Alla notizia del nuovo arresto dell’imprenditore – già coinvolto nell’indagine I treni del gol – «ci sono stati molti festeggiamenti. In tanti sono felici», racconta Silvia Lo Re, ex assistente di volo della compagnia. «Se deve pagare è giusto che paghi – precisa – Ma io vedo solo allontanarsi i soldi che mi spettano». Lo Re, infatti, è una delle creditrici di Wind Jet. Il debito complessivo ammonta a oltre 13 milioni di euro; quello nei confronti degli ex lavoratori è di oltre cinque milioni di euro. Si tratta delle mensilità di luglio e agosto 2012, il trattamento di fine rapporto, ferie non godute e altre detrazioni. L’azienda è stata ammessa al concordato preventivo nel maggio 2013, scongiurando così il fallimento. Ma già a seguito delle indagini sulle presunte combine calcistiche – la prima udienza preliminare si è celebrata proprio ieri – il commissario liquidatore Andrea Musumeci aveva avanzato dei dubbi sul buon fine dell’iter. Le due inchieste, infatti, secondo il legale inciderebbero sulla capacità di Pulvirenti e della Finaria spa, società capofila del gruppo imprenditoriale di Pulvirenti, di rispettare quanto stabilito. L’azienda – definita «una società ben patrimonializzata, ma con bassa capacità reddituale» – rappresentava la garanzia per riuscire a coprire le spese. Ma si trova sempre più coinvolta in quella che oggi i vertici della procura chiamano «l’operazione in materia economica più importante di sempre a Catania».

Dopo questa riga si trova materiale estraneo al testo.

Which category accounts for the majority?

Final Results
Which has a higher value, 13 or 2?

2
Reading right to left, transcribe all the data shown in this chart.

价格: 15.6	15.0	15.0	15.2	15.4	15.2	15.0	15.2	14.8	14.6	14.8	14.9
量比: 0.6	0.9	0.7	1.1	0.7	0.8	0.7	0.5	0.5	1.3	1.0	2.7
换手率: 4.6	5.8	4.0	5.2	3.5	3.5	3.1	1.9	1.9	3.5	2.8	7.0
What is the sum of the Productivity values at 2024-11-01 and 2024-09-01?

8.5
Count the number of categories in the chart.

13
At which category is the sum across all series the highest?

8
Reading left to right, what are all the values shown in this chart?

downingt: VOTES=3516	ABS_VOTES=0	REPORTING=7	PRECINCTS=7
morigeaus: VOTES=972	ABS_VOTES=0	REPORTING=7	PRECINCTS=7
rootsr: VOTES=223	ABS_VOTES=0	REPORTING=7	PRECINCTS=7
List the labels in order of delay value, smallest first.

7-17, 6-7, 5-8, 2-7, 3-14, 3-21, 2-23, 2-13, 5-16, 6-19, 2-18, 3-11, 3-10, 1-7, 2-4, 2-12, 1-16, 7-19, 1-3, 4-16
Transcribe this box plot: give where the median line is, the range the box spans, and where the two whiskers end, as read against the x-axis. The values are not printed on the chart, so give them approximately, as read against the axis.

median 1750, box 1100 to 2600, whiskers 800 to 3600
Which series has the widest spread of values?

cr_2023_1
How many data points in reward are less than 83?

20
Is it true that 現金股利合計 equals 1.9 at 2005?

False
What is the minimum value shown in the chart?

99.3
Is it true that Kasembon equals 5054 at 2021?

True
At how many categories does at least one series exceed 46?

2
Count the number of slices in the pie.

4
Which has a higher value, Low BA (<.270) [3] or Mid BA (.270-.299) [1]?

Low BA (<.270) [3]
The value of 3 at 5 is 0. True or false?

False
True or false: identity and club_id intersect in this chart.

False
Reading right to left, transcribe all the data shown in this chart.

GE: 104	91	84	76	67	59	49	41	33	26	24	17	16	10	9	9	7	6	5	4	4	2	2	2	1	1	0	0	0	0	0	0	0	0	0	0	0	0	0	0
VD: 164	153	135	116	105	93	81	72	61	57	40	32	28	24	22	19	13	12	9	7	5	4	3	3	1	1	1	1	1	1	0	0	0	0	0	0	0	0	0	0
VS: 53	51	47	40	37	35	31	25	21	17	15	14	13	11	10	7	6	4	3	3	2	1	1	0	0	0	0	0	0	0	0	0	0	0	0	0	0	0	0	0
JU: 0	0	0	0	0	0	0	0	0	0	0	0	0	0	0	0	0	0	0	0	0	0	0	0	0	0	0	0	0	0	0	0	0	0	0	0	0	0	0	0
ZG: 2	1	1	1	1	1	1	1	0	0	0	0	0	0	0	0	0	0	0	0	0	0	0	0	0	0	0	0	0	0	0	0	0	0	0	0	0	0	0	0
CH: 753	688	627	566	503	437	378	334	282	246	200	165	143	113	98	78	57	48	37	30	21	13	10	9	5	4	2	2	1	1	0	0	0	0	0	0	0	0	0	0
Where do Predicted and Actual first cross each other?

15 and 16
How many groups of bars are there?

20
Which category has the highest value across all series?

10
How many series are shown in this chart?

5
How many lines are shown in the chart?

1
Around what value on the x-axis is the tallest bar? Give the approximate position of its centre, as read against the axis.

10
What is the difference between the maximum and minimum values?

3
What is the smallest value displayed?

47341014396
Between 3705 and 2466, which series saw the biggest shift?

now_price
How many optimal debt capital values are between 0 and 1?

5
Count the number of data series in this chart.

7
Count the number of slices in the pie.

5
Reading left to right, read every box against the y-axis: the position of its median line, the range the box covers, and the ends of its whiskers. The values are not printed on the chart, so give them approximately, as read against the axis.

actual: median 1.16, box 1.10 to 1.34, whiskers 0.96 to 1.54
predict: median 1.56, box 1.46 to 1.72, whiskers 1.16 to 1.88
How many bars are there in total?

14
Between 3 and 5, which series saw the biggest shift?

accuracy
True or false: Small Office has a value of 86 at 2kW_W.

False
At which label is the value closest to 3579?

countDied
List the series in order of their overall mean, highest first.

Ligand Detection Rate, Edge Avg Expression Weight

«Mi auguro che tutto questo non abbia riverberi sul concordato», afferma Ursula Raniolo, avvocata che assiste numerosi lavoratori. «Adesso dovrà esprimersi il giudice che cura la vicenda – sottolinea – Da stamattina ricevo telefonate, siamo tutti in tensione, attendiamo di capire se e quali saranno le conseguenze». Il concordato garantisce il ricevimento delle somme stabilite entro cinque anni, scadenza prevista nel 2018. Ma se si dovesse aprire la procedura di fallimento, «il meccanismo allunga i tempi. Dovrà essere nominato un altro amministratore», riflette Silvia Lo Re. «Dobbiamo capire anche se ci saranno ripercussioni sul pagamento degli ultimi mesi di cassa integrazione», aggiunge. La misura termina nel mese di giugno. Poi conclude con amarezza: «Quando c’è stata l’inchiesta sul Catania un’intera città era preoccupata per una squadra di calcio – ricorda – Come se l’unico problema fosse quello. Chissà se adesso la gente si ricorderà anche di noi».